Exercise requirements
Please count how many lines in the data below contain the word "Model", with uppercase and lowercase letters matching, and reply with only that number.

──────────

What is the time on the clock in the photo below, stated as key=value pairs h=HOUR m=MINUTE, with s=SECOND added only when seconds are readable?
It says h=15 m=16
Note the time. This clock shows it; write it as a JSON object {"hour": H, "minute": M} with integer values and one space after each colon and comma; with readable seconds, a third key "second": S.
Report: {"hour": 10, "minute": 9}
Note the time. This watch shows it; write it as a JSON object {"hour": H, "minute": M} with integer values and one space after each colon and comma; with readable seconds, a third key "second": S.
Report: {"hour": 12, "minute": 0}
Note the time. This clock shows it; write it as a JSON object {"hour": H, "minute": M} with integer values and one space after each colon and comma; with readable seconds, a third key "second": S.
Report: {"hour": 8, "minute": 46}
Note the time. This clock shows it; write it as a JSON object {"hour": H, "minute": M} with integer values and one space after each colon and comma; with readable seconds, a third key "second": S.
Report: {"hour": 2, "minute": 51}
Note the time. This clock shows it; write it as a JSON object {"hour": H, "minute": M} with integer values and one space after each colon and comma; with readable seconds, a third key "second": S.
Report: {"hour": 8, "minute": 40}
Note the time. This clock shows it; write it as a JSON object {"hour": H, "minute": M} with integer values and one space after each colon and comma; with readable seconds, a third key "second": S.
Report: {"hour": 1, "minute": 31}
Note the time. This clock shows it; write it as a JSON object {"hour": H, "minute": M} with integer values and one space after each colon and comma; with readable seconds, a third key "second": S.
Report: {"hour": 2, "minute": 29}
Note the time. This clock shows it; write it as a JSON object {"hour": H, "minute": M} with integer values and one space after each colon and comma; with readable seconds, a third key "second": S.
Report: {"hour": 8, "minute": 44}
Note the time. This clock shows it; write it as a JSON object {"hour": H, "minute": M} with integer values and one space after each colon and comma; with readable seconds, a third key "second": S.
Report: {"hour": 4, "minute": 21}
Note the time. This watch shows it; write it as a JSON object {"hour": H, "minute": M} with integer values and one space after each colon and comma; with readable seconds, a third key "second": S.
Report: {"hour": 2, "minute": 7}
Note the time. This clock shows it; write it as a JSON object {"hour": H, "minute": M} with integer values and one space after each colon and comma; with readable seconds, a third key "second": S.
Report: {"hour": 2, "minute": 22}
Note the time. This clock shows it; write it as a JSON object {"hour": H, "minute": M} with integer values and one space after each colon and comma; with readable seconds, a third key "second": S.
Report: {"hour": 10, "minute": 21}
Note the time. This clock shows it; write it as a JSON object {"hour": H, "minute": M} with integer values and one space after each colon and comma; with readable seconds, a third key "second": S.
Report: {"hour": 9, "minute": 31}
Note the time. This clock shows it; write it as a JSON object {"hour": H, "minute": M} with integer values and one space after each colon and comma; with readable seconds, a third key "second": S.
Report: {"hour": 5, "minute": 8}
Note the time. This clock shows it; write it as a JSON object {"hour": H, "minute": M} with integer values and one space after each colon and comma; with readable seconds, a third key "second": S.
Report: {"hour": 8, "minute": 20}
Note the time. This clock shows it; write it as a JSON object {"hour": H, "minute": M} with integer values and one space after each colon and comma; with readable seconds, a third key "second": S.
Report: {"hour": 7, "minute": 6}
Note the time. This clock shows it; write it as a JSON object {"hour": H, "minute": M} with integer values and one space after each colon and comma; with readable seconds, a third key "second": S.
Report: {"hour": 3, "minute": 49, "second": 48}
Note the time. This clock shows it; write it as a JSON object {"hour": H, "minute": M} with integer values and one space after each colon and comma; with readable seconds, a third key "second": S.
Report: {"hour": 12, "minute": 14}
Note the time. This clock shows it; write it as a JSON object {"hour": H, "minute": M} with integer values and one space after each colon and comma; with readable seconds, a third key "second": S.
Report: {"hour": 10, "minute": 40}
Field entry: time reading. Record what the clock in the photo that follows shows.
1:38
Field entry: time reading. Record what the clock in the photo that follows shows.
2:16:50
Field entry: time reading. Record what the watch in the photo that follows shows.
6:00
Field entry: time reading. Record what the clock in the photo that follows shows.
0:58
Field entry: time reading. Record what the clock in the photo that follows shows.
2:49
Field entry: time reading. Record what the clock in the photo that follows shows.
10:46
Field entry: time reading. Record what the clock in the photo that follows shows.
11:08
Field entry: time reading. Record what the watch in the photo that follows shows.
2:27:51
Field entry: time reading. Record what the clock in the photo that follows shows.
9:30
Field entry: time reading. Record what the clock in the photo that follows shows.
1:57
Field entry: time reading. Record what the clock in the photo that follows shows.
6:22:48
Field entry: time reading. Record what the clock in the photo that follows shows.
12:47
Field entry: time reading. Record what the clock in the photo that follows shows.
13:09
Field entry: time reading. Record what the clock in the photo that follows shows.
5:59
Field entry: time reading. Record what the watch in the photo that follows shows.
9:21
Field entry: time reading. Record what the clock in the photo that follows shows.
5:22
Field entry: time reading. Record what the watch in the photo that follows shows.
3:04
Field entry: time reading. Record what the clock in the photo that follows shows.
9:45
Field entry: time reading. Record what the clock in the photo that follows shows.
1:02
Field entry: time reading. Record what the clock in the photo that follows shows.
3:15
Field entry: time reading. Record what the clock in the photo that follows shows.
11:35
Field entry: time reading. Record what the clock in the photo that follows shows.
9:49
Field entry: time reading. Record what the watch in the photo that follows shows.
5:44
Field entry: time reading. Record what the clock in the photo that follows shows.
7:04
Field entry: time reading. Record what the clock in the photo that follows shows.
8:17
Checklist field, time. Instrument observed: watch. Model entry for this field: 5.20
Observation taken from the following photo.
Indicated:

──────────

Output below
1